4. Those of you who've struggled with food and weight issues know that it's easy to lose weight. We've all done it before, some with considerable success, using various methods. Yet statistically, after 5 years, 95% of us put it back on. I know I did. ALWAYS. I've lost and gained the same 50 pounds at least 5 times. The same 20 pounds 10 times or more. It always comes back. The thinking and behavior has a lot to do with that - we'll talk about that in a future post, and I'm sure most of you know it already anyway. I was thinking today about how to get around that unfortunate statistic. Because even after 7 months of devoting myself to conquering this challenge once and for all, I am not yet immune to making "less healthy" choices. I'm getting better, but I'm not immune, and I need to prepare, mentally and behaviorally, for that challenge that will come when I reach my goal. And that day is fast approaching.

I'm at 168 today. Though I haven't chosen an exact scale-weight at which I'll be "finished" losing weight, and I can't really pick a body composition goal yet, because I don't know what my body even looks like at less than 24% body fat - I just don't know where I'll end up. I figure, I'll know when I get there.

But then what? When life is consumed with the process of reaching your goal, it's relatively easy to reach it. But what happens once you get there? How do you maintain that same enthusiasm to stay fit and healthy for the rest of your life?

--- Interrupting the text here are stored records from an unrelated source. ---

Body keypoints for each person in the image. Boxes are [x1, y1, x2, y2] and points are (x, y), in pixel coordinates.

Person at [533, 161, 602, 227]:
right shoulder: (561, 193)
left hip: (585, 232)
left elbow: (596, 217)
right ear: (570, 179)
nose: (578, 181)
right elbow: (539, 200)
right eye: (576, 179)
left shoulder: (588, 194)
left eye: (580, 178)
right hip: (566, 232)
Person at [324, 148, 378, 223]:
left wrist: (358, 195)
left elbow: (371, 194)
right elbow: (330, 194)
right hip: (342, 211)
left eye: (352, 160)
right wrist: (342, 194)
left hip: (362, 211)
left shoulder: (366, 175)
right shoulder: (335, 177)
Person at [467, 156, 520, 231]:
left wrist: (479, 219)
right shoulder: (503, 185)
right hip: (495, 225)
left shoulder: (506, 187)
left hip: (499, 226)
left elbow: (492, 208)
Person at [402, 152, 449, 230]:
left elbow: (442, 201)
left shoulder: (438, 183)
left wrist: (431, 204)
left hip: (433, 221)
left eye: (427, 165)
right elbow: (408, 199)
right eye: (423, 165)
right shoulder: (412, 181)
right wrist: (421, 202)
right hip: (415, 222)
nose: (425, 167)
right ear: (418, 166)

A thought occurred to me that I think will help me do just that. Choose an impossible goal, and never stop working toward it. If you do happen to reach it, up the ante. Aim higher. So what will I do when I get to that point and look in the mirror and say "Okay, I'm HERE"? I plan to set new, loftier goals for myself, things I've never even dreamed I would accomplish. I will call them my "Eternal Goals" - Run a 5k race, that's a good one. I can't even run for five minutes, even today! So that will keep me busy for a while. After that becomes easy, up it to 10k. 26 miles. And so on. Get a black belt in Karate. Learn to swim competitively. Learn Yoga, and get certified. Help other people go through this same mind/body metamorphosis. Write a book. The list goes on. At 38 I don't know how many of them I will get to accomplish before I'm "done". But I will set these goals, and I will never stop pursing them.

That's my commitment to my body, and myself.

Thank you for taking time out of your day to read my story. I look forward to hearing yours, and helping each other along the way as we each plan and pursue our own Mind/Body Makeovers.